Descending from the throne with tottering steps, for the King had grown a feeble old man, he led the way from the great hall. Behind him came the doctor and the Hermit. John followed, with the animals in his arms and close about his heels.
So they came to the door of a room in one wing of the palace.
THE PRINCE’S CHAMBER
At the door the King paused and turned back to the little company which followed him.
“You may enter,” he said, “and try your skill on the Prince, who is near to death. If you cure him, I will give you whatsoever reward you may demand. But see that you do not fail!” The King’s voice was full of menace. “Enter, in the name of whatever magic you use.”
“In the name of love we come,” said the Hermit gently; “and in the name of love we shall do our best for your son, O King. Enter softly, John. You must do without me now. Leave our larger, clumsier friends outside with me.”
Softly John tiptoed over the sill, carrying the kittens in his arms, with the dove on his shoulder, and the white cat following behind.
In the centre of the room was a couch, hung with a splendid canopy of purple and gold. Beneath a purple coverlet fringed with gold lay the Prince, white as the lace of the pillow on which his black curls rested. His eyes were closed, and he looked still and lifeless. The hand which lay outside on the purple velvet was as white and transparent as the hand of a marble statue.

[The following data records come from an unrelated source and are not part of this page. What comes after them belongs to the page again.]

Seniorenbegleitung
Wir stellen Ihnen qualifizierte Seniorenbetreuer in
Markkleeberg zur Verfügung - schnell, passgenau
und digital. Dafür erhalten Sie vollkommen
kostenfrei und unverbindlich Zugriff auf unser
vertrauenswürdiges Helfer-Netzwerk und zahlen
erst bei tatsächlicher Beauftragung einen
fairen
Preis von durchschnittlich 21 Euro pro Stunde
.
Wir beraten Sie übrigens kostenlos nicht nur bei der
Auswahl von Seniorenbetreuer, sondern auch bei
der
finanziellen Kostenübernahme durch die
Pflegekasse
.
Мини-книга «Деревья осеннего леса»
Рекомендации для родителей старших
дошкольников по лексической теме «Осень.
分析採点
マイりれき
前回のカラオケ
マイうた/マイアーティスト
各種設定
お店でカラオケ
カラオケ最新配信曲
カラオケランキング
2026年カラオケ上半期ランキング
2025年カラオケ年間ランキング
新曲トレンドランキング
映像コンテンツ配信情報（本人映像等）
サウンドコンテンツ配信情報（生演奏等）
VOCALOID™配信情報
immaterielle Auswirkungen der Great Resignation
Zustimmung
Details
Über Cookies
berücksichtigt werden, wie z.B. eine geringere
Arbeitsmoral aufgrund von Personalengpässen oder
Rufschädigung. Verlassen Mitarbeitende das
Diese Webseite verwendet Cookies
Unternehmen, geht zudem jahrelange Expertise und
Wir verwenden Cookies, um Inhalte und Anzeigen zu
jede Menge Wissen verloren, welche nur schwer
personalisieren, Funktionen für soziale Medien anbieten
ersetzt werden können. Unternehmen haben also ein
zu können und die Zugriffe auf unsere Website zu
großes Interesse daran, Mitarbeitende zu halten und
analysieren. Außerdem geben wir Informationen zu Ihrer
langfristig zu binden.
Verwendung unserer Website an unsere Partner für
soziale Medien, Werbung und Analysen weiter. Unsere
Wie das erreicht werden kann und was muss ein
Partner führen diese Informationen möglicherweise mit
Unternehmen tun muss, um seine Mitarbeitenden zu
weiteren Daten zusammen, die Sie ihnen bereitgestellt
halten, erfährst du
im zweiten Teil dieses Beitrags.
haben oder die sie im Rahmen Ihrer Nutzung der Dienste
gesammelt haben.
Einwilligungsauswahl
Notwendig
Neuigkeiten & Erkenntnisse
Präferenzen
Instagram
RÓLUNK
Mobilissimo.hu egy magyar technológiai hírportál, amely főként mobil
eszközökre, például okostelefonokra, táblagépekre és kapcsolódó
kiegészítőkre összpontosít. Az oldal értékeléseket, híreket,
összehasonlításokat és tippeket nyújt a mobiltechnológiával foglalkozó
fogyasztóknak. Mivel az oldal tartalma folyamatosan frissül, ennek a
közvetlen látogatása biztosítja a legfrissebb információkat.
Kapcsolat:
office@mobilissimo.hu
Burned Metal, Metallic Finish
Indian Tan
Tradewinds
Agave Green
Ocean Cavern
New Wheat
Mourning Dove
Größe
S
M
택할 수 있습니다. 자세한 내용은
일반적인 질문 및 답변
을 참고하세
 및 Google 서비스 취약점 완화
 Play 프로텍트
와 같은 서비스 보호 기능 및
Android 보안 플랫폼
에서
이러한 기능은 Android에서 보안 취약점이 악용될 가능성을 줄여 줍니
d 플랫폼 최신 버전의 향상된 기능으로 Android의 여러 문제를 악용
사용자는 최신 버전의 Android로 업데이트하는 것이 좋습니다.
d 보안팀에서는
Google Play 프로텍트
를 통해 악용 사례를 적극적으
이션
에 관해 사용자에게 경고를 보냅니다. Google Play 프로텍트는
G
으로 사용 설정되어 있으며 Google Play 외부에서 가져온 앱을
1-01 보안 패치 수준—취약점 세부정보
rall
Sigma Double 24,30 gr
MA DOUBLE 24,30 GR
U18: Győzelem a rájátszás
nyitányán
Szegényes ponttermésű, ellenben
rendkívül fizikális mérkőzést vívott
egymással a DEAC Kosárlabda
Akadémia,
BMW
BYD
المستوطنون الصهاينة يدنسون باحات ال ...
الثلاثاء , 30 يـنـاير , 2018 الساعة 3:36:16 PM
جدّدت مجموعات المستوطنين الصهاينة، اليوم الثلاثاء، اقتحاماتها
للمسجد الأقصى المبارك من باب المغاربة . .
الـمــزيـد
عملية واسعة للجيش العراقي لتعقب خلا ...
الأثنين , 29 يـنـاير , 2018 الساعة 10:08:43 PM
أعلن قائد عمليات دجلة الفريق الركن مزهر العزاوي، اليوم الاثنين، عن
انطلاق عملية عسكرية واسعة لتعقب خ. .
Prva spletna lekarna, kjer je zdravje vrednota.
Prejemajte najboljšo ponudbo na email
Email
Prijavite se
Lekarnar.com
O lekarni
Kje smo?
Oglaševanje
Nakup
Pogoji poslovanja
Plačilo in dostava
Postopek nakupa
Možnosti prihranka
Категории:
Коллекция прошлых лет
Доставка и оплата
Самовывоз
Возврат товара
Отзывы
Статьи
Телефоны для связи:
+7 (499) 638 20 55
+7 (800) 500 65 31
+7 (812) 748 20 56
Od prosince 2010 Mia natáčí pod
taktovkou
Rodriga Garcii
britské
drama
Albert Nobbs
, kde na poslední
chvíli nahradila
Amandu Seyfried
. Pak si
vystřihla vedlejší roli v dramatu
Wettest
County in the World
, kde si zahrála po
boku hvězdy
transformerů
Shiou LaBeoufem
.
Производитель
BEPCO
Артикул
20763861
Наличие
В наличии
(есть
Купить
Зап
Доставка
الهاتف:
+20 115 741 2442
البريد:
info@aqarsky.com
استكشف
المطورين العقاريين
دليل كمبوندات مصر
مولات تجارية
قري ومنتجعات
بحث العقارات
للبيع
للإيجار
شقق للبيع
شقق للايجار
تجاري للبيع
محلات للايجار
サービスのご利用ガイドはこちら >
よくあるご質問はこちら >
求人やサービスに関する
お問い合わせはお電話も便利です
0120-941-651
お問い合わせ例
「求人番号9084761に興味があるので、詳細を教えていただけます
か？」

On one side of his bed sat a doctor in a black velvet gown, and several attendants stood about with long faces and tired eyes. On the other side of the couch a little girl crouched on a low stool. She was a pale, pretty little thing, younger than John, and her dress of brilliant red made her sad, dark eyes look all the more sorrowful as she gazed at John wistfully. It was Clare, the Prince’s only sister.
As they entered the room the King made a sign to the doctor, who shook his head sadly. The King crossed to the bed and bent down over his son, touching the cold face. But it did not change. Neither the lips nor eyelids trembled, and John could see no sign of life in that still body. How different, he thought suddenly, from the vigorous figure which had wrestled with him in the forest. How different that face from the one which had looked back at him triumphantly after the arrow had struck the poor deer!
“He does not hear nor see,” said the King gloomily. “He scarcely breathes. What will you do?”
John hesitated. He had made no plan; he hardly knew with what hope the Hermit had summoned him and his pets thither. It seemed a hopeless task.
The King frowned at his daughter. “Why is this girl allowed here?” he said gruffly. “Leave the room.”
“Oh, Sire,” pleaded the little Princess, with tears in her eyes, “please let me stay! When my brother is so ill, surely my place is at his side. I will be quite still, indeed I will. Only do not send me away!”